- [Do this] Duplicate the lines of the listing below, starting at the line with "city: Sao Paulo" and ending at the line with "latitude: 51.6841", both included.

Stored records
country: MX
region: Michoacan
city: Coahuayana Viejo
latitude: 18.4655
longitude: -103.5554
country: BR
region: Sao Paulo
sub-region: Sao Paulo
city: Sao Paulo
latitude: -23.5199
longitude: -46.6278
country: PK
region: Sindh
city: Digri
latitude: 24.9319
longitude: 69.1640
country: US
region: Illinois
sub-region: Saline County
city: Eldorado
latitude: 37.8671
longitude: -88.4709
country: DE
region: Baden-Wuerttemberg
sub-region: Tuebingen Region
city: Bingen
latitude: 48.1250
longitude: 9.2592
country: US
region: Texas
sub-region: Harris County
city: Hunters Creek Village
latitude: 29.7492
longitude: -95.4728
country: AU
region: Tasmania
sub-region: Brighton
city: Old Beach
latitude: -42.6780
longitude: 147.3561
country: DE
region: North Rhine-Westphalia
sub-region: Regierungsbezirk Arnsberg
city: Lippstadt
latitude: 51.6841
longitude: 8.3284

...

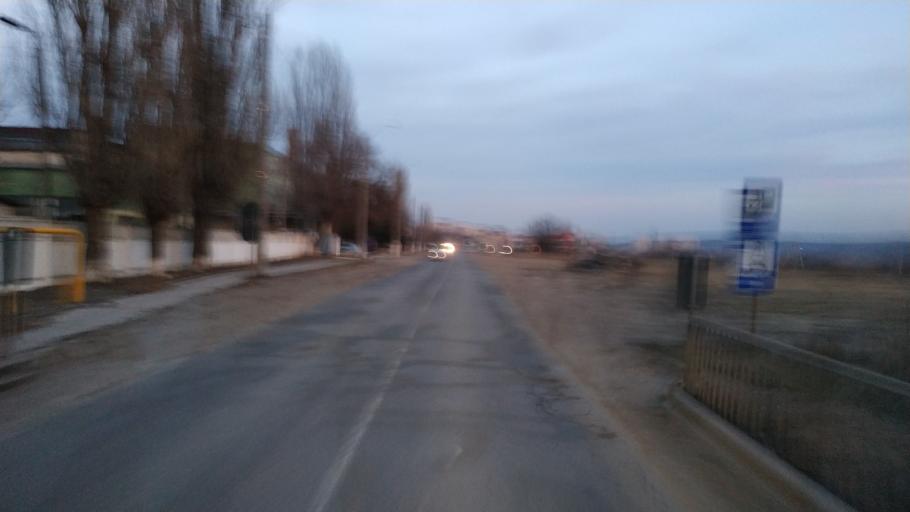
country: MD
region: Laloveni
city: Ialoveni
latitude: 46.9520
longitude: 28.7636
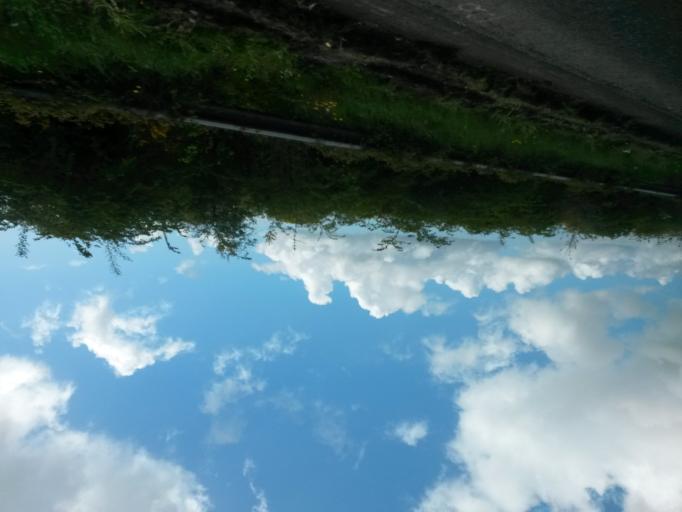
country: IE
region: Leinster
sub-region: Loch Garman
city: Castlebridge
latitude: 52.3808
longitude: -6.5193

- [Answer]
city: Sao Paulo
latitude: -23.5199
longitude: -46.6278
country: PK
region: Sindh
city: Digri
latitude: 24.9319
longitude: 69.1640
country: US
region: Illinois
sub-region: Saline County
city: Eldorado
latitude: 37.8671
longitude: -88.4709
country: DE
region: Baden-Wuerttemberg
sub-region: Tuebingen Region
city: Bingen
latitude: 48.1250
longitude: 9.2592
country: US
region: Texas
sub-region: Harris County
city: Hunters Creek Village
latitude: 29.7492
longitude: -95.4728
country: AU
region: Tasmania
sub-region: Brighton
city: Old Beach
latitude: -42.6780
longitude: 147.3561
country: DE
region: North Rhine-Westphalia
sub-region: Regierungsbezirk Arnsberg
city: Lippstadt
latitude: 51.6841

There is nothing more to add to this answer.